▶ _Your goal_:
Copy out everything from the line containing "What is the value" down to the line containing "True or false: 25 and 90 cross at least once.", substituting "smallest" for "lowest" and changing nothing else.

*** Opening Source material ***

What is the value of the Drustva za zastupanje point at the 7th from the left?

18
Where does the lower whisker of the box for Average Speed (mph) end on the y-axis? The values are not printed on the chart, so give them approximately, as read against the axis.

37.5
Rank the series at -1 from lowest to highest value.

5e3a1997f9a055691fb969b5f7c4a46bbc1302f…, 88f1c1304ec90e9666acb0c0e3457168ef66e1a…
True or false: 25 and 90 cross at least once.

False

*** Closing Source material ***
*** Opening Source material ***

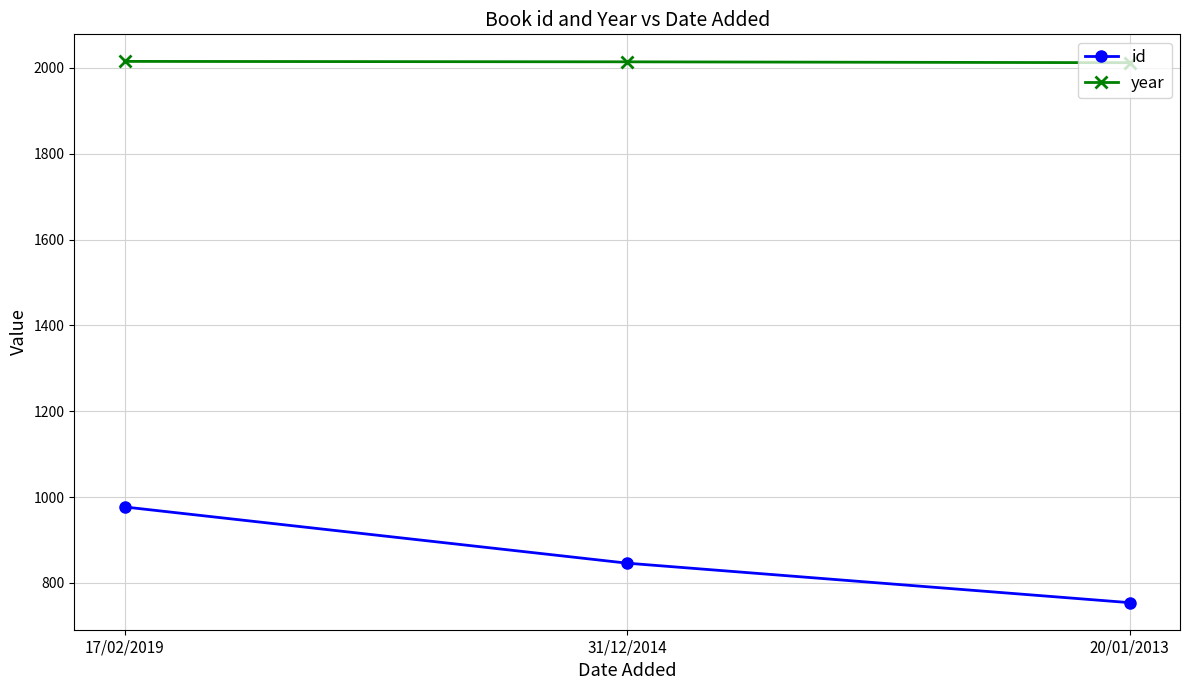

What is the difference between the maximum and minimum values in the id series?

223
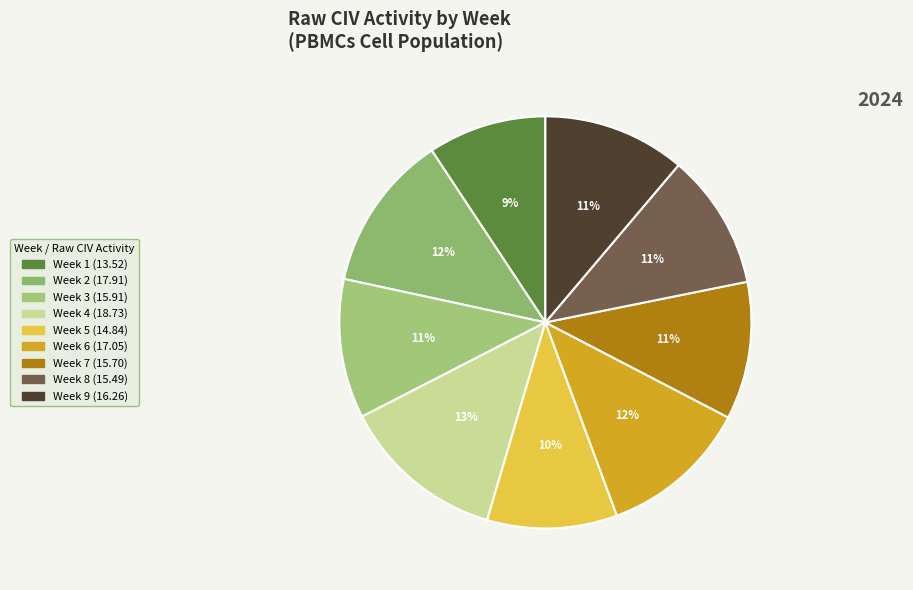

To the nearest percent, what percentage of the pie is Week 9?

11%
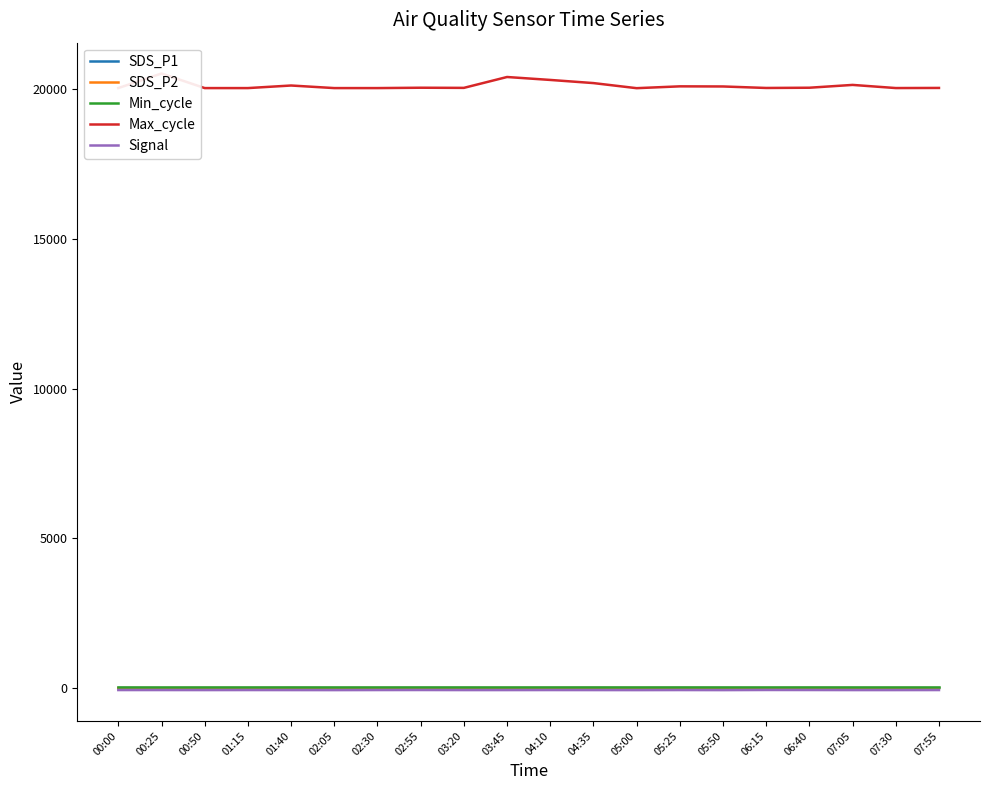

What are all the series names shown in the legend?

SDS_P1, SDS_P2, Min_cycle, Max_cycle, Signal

*** Closing Source material ***

▶ _Task output_:
What is the value of the Drustva za zastupanje point at the 7th from the left?

18
Where does the lower whisker of the box for Average Speed (mph) end on the y-axis? The values are not printed on the chart, so give them approximately, as read against the axis.

37.5
Rank the series at -1 from smallest to highest value.

5e3a1997f9a055691fb969b5f7c4a46bbc1302f…, 88f1c1304ec90e9666acb0c0e3457168ef66e1a…
True or false: 25 and 90 cross at least once.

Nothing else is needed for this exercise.